Closed toxyl closed 2 years ago
Perceptual hashes as in the typical algorithms for images can't be used directly. But creating some sort of hash function where similar inputs yield similar outputs should be doable for text. You could also look into inverted indexes which are often used for full text search.
What is the current goal behind the identity hashes? Why do we want to know if attacks are similar?
Currently the goal is collection, but I already see that my instances collect a lot that is very similar. Which makes analysis somewhat annoying because you keep viewing files with roughly the same content but you just don't know before you open them. Long-term I could imagine the collections being a useful data source to help in defense. I've seen payloads similar to what I see on oSSH, but then in HTTP requests, so one could e.g. hash each parameter value and compare it with the hashes of known payloads to filter them out. With the current SHA1 hashing approach one can detect exact matches, but a slight variation (like a different password in the HiveOS payload) would easily slip through. Basically, think EOKM here ;)

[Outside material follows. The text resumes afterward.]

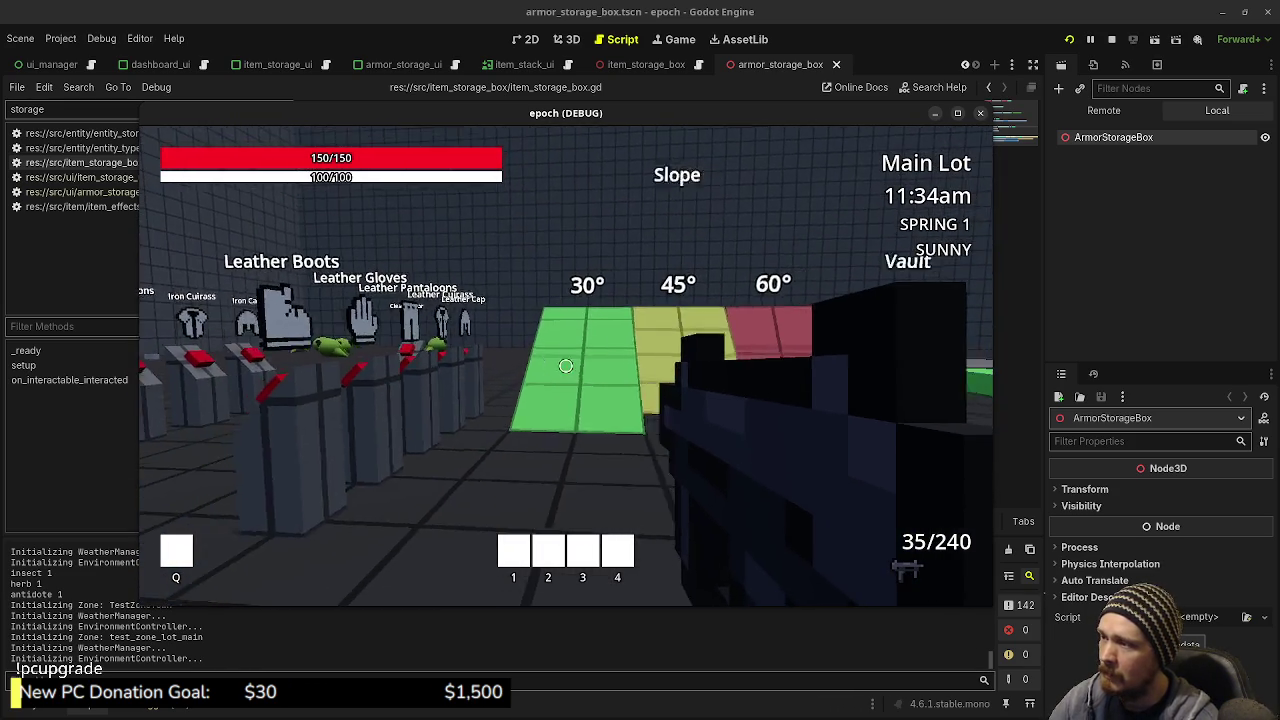
key(w)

Right, so it is mostly about grouping things together. Perhaps something in here which can help: https://en.wikipedia.org/wiki/Content_similarity_detection
Starting with the wiki article I ended up with LSH Forest as an interesting candidate. I'll test it one of these days.
I've captured, e.g., a bunch of payloads to attack HiveOS where the only difference between payloads is the password used but with SHA1 hashes I can't easily identify them without scanning each payload that I have. Would it be possible to use perceptual hashes instead to identify payloads? That might help to categorize payloads and detect relations between them.